Some 86% of companies taking part in a trial of a four-day working week have said they are likely to extend the policy beyond the six-month test period here . More than 70 organisations, from small independent stores to larger companies covering a variety of sectors, signed up for the trial, which began in June, with more than 3,300 workers taking part.
It is being run by the non-profit 4 Day Week Global in partnership with think tank Autonomy, researchers at Boston College and the universities of Oxford and Cambridge, as well as the 4 Day Week Campaign. Joe O’Connor, chief executive of 4 Day Week Global, said: “We are learning that for many it is a fairly smooth transition and for some there are some understandable hurdles, especially among those that have comparatively fixed or inflexible practices, systems or cultures dating back well into the last century.”

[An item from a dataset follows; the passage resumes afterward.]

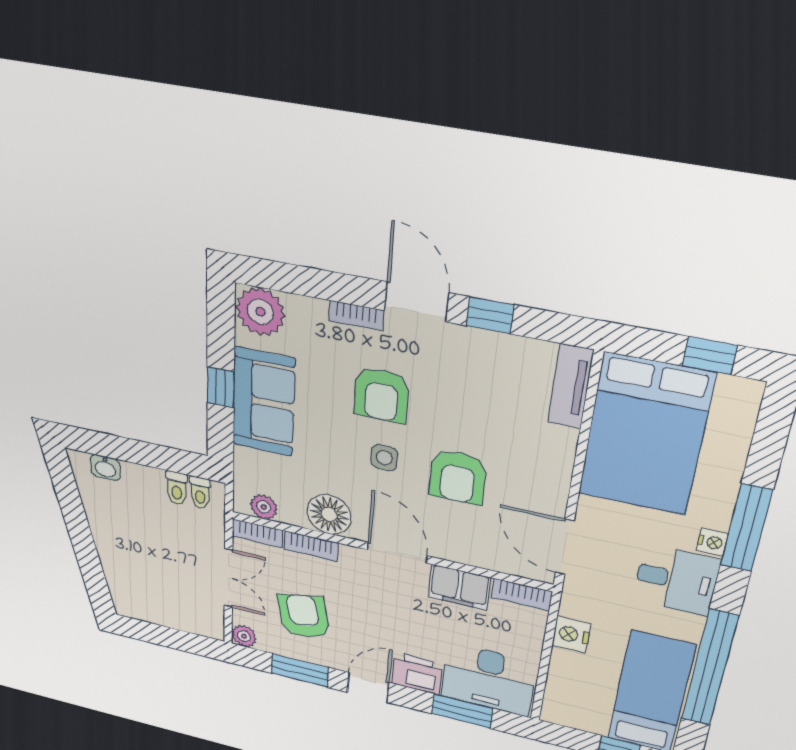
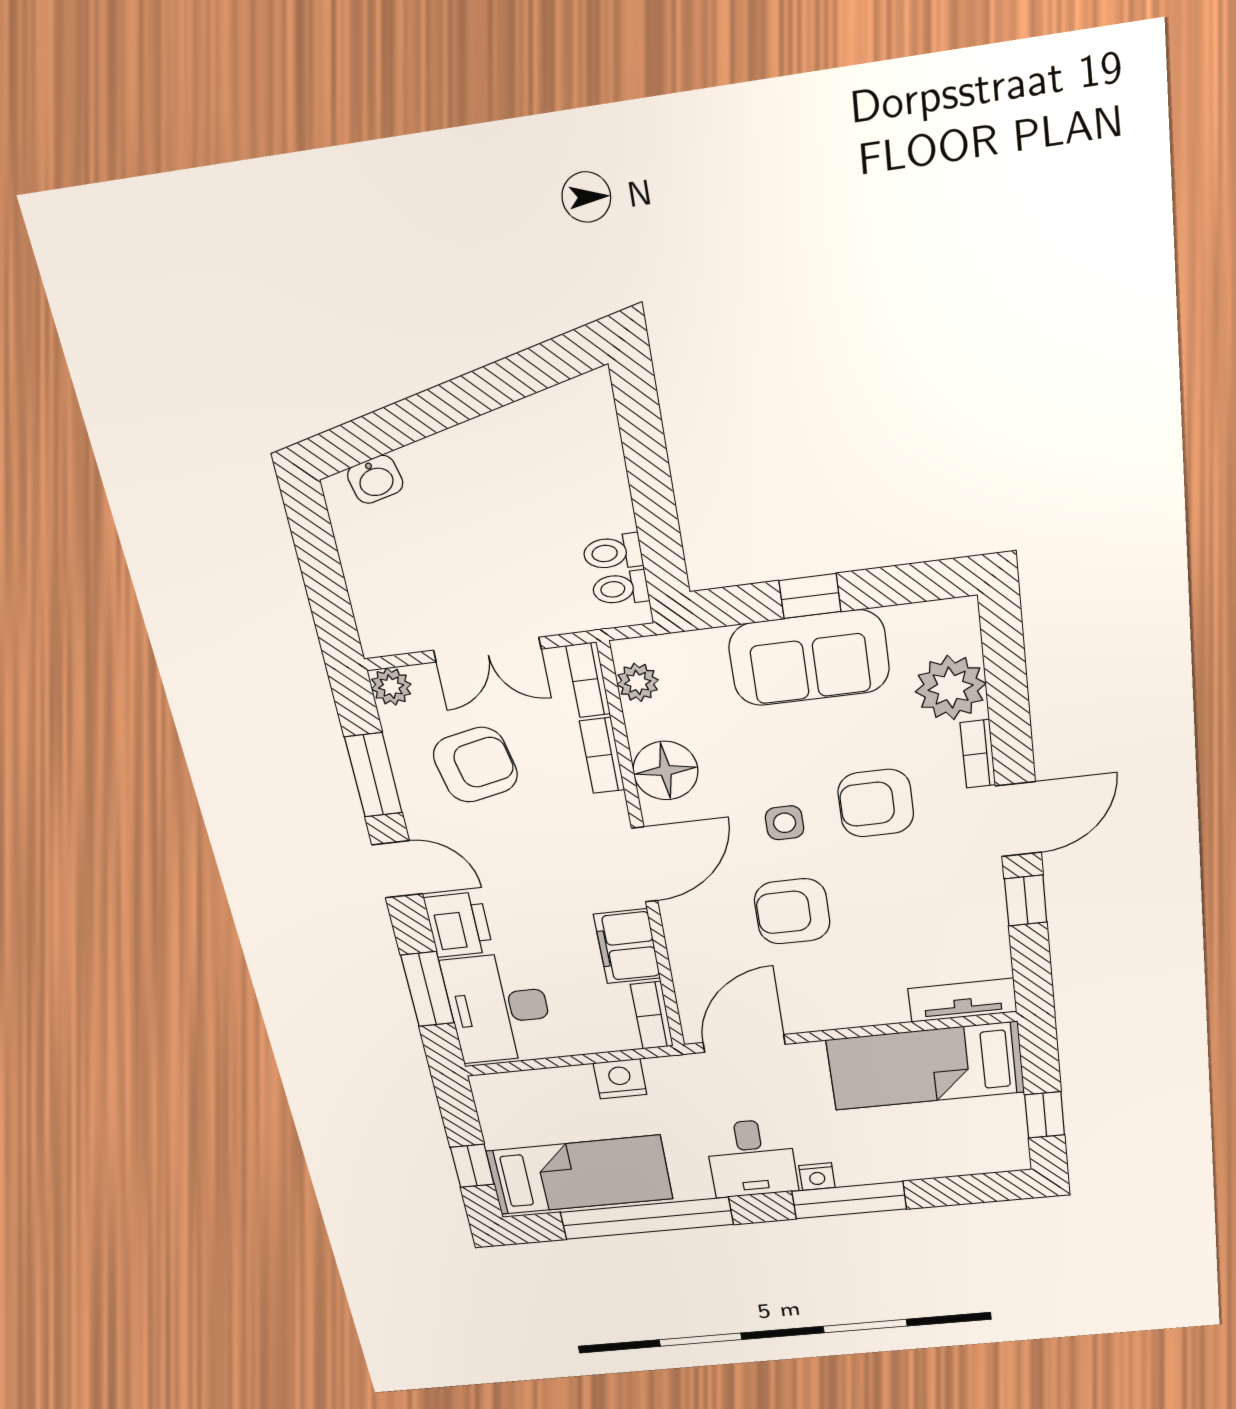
plant: (260, 312) -> (951, 688), moved
bed: (645, 435) -> (926, 1066), width x0.67
washbasin: (105, 468) -> (375, 479), moved, turned -104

Writing for the Wall Street Journal, Callum Borchers reports on how some companies are erecting new partitions to give employees some separation from one another in a bid to lure back workers who dislike ‘open’ offices and the ‘hot’ desk system that businesses adopted for hybrid staff to drop into reopened office buildings. Kristi Buchler, principal at Interior Architects, which helps companies plan workspaces, says “seated privacy” is the latest buzzword in office design.
Many new cubicles in formerly open setups feature low walls topped with glass, which offer workers a sense of solitude when sitting - “But I can still pop my head up and easily go, ‘Oh, my colleague just got here. Great! I had a question for them,’” she says. But this doesn’t mean companies are reverting to a ’90s-era cubicle culture, Borchers notes.